La hipocresía de la ONU

EDITORIAL
La Organización de las Naciones Unidas

De tarde en tarde, la Organización de Naciones Unidas —aquella buena idea— se empeña en recordarnos que más allá de su ineficacia y de su ineptitud burocratizada, también es sierva de ideologías concretas que no mejoran el mundo, sino que lo embrutecen y lo desgarran.

Como saben nuestros lectores, y quizá solo ellos, la ONU ha realizado un llamamiento a Gobiernos, ONG y organizaciones LGBT y feministas para que informen de todas aquellas personas, partidos, fundaciones y medios que disientan de la ideología de généro, la nueva religión dogmática de la progresía occidental y, por lo que parece, indiscutible.

Dejemos de lado la consideración que nos merecen ciertas técnicas estremecedoras de pésimo recuerdo histórico como la delación, la redacción de listas negras y la caza de brujas y centrémonos en la vergonzosa hipocresía que supone que la ONU requiera información sobre disidentes cuando los artículos 18 y 19 de la Declaración de Derechos Humanos garantizan la libertad de pensamiento y de conciencia, así como la libertad de expresión y de opinión.
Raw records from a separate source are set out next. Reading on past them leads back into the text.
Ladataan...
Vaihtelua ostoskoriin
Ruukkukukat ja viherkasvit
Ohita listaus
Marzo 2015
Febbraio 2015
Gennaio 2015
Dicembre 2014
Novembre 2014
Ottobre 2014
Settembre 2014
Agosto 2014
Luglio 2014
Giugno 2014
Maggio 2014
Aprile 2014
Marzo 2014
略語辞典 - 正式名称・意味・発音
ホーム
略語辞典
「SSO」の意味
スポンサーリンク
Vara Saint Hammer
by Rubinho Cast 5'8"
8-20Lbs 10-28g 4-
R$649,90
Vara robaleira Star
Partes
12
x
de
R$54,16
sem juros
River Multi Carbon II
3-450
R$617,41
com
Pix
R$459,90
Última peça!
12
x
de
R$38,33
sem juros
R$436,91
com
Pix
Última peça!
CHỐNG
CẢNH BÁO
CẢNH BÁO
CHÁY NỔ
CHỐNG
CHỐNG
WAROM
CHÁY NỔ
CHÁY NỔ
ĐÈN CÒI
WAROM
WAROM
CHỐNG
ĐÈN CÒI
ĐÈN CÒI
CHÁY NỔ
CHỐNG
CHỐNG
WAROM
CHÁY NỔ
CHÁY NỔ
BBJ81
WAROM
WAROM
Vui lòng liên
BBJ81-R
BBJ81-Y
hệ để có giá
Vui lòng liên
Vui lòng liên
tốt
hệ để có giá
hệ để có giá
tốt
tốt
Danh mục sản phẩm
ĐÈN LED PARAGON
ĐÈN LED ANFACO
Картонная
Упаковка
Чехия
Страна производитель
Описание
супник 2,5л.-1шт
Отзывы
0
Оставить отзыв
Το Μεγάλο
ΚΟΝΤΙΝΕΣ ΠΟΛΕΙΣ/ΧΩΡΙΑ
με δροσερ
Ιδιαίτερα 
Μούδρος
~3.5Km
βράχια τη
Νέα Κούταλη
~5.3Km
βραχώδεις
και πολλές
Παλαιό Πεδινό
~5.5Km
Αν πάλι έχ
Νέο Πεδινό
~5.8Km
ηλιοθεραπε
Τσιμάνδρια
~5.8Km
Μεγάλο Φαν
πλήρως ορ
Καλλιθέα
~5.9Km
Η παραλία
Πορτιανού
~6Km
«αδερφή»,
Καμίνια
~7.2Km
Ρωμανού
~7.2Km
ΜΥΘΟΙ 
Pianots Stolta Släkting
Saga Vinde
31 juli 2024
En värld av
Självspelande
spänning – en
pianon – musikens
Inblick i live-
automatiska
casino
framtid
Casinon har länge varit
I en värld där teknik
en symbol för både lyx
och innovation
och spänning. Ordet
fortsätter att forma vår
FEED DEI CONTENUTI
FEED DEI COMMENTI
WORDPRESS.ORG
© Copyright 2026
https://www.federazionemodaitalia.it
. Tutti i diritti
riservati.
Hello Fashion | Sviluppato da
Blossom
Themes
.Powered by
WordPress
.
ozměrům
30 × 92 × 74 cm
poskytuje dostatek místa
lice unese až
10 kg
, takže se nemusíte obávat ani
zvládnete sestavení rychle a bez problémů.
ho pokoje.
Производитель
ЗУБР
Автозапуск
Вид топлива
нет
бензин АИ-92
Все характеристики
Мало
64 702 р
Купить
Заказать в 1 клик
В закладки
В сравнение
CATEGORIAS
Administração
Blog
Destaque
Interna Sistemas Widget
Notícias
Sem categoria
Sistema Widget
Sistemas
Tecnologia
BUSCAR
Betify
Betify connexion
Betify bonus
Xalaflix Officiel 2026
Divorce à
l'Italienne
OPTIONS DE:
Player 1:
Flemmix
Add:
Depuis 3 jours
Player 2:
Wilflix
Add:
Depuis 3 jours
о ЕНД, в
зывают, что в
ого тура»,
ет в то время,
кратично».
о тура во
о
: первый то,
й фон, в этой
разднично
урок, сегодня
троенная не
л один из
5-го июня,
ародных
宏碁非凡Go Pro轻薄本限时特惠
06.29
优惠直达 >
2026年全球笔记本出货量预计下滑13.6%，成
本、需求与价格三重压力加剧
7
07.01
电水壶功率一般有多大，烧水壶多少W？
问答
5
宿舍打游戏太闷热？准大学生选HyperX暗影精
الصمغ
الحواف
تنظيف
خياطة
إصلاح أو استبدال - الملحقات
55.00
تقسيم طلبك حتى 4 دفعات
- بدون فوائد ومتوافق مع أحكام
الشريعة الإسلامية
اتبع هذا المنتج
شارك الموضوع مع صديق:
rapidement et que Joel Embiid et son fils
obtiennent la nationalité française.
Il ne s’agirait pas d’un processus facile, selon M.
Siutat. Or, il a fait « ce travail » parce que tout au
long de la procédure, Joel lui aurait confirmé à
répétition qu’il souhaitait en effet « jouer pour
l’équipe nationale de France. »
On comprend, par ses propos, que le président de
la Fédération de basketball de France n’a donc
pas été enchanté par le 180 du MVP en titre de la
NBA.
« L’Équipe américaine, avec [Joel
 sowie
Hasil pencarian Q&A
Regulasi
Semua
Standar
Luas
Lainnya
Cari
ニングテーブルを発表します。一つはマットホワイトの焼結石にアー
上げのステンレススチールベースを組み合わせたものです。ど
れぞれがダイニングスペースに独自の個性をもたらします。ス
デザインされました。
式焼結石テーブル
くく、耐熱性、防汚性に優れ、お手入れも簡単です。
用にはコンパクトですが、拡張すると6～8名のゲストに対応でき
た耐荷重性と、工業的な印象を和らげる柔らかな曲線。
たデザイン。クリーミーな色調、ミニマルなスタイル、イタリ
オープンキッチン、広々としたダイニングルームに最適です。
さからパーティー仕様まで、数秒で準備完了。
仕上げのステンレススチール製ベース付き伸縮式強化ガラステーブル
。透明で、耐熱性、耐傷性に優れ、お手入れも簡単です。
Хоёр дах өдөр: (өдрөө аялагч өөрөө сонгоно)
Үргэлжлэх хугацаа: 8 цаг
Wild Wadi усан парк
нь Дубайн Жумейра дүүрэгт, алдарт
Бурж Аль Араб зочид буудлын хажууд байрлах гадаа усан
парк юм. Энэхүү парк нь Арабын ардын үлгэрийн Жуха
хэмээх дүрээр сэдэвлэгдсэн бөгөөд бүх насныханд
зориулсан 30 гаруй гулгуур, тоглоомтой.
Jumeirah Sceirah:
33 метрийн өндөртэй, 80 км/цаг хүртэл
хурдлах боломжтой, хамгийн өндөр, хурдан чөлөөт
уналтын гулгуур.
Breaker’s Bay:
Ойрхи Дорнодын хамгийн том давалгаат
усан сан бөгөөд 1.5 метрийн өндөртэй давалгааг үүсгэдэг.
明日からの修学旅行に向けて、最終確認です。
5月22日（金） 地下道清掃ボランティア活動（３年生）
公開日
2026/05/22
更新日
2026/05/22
Parece mentira que haya que recordar a la ONU que la misma Declaración reconoce el derecho a no ser molestado por causa de las opiniones informadas y libérrimas. Pero que sea la propia ONU la que persiga disidentes de la verdad oficial y de la corrección política limitadoras del pensamiento, va más allá de la vergüenza.

La perplejidad que nos causa que, a buen seguro, el nombre de La Gaceta de la Iberosfera y los de los periodistas que en este medio escriben estén incluidos en una lista negra de algún oscuro despacho de Naciones Unidas, no conseguirá doblegarnos. La ideología de género —que desgarra el tejido social y que ataca el elemento natural y fundamental de la sociedad como es la familia (artículo 16 de la deshonrada Declaración)— y el consenso socialdemócrata que la ampara, merecen ser combatidos con información, análisis y opinión. Y sin miedo.

«Que si ellos tienen ONU, nosotros tenemos dos», como dejaron escrito los españoles en cierta ocasión.